The media plays an important role; the media can fracture our relationships or it can enable relationships, and that's why this project was so important. Media needs to learn to tell the story in a way that people are comfortable with - not to self-aggrandize, because that's not our purpose. But the media needs to be able to tell the story from the perspective of the people themselves. Why do they make the decisions they do? Why do they confront the issues they do? Why do they think through the policies they do? And there's a difference between people-to-people engagement and state-to-state engagements. That's important to understand.

The public is not the same as the state. The state has an agenda. It's an institutional agenda and it might very well be a legitimate agenda as is business; but our agenda, which is a public agenda, is to reflect the plurality of views in our respective societies. I emphasize the "plurality" of views because even our societies are not homogenous societies. They are desegregated in multiplicity, in racial terms, in linguistic terms and in cultural terms. And we need to reflect the entirety of those stories. That's what we need to do in both China and in Africa.

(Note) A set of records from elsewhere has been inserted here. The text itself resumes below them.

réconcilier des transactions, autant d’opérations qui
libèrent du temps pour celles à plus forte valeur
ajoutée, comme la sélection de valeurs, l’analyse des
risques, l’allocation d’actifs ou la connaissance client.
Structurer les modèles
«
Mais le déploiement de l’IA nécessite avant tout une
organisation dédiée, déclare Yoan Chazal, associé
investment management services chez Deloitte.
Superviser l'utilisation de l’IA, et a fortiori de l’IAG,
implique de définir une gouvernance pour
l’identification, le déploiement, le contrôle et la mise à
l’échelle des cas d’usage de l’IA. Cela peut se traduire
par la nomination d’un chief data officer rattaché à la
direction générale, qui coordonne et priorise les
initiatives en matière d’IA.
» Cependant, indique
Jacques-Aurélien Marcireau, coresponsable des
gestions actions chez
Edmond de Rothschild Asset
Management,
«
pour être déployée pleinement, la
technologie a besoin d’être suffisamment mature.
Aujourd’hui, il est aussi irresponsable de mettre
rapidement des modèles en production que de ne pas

Every year, the Chinese Government provides scholarships for African students to study in Chinese universities. There are also many Chinese students studying in South African universities. Do you have any advice for students embarking on this cross pollination of study exchanges? 

The world is changing and we are all going to be a part of a common humanity whether we like it or not. So, learning in other societies is important. What I would like to say is that students need to learn to immerse themselves into the society. Don't live in some "ivory tower" in the universities and become a part of the very societies we live in.